● TO DO:
Count the lines in the listing below that contain the word "collectors", and give only that number.

● DATA SECTION:
·····

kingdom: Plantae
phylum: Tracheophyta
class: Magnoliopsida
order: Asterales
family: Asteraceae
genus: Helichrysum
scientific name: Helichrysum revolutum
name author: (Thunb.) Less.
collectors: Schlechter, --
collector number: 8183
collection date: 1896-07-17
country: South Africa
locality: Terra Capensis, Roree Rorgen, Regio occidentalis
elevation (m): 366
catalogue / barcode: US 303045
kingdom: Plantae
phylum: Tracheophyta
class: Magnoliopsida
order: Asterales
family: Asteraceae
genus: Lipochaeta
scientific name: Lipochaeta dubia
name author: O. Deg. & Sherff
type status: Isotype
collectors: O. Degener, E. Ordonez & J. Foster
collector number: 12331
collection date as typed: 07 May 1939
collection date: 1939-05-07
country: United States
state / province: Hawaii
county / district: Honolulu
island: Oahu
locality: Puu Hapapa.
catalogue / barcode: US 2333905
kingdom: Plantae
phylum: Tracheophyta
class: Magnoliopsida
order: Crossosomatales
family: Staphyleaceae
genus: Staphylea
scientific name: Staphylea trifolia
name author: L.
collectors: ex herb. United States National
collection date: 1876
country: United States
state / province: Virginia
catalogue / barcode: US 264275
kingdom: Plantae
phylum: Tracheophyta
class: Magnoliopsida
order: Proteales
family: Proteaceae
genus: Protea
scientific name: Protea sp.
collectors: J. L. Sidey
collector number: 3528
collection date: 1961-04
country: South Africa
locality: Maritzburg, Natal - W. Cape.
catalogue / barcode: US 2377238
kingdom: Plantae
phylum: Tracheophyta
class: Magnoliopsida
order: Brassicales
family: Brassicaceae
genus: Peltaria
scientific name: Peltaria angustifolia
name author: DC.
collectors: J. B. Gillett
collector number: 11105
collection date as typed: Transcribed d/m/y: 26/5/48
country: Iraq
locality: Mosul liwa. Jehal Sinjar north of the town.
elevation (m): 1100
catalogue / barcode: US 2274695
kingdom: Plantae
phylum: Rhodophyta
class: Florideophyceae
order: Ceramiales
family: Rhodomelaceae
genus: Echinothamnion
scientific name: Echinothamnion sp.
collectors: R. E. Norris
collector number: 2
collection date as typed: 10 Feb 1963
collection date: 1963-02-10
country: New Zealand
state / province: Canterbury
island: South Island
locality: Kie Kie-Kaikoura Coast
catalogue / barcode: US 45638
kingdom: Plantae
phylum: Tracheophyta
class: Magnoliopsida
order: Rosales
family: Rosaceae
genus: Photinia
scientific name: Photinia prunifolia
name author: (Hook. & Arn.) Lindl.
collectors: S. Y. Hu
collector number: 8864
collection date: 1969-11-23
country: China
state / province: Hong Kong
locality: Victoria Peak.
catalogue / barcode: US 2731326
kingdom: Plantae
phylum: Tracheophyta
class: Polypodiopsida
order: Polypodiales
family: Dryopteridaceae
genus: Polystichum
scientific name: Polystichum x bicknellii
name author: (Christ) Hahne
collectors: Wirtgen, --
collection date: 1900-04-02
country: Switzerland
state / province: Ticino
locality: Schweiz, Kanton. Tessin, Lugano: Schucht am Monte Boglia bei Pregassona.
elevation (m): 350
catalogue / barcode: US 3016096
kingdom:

·····

● ANSWER IN FULL:
8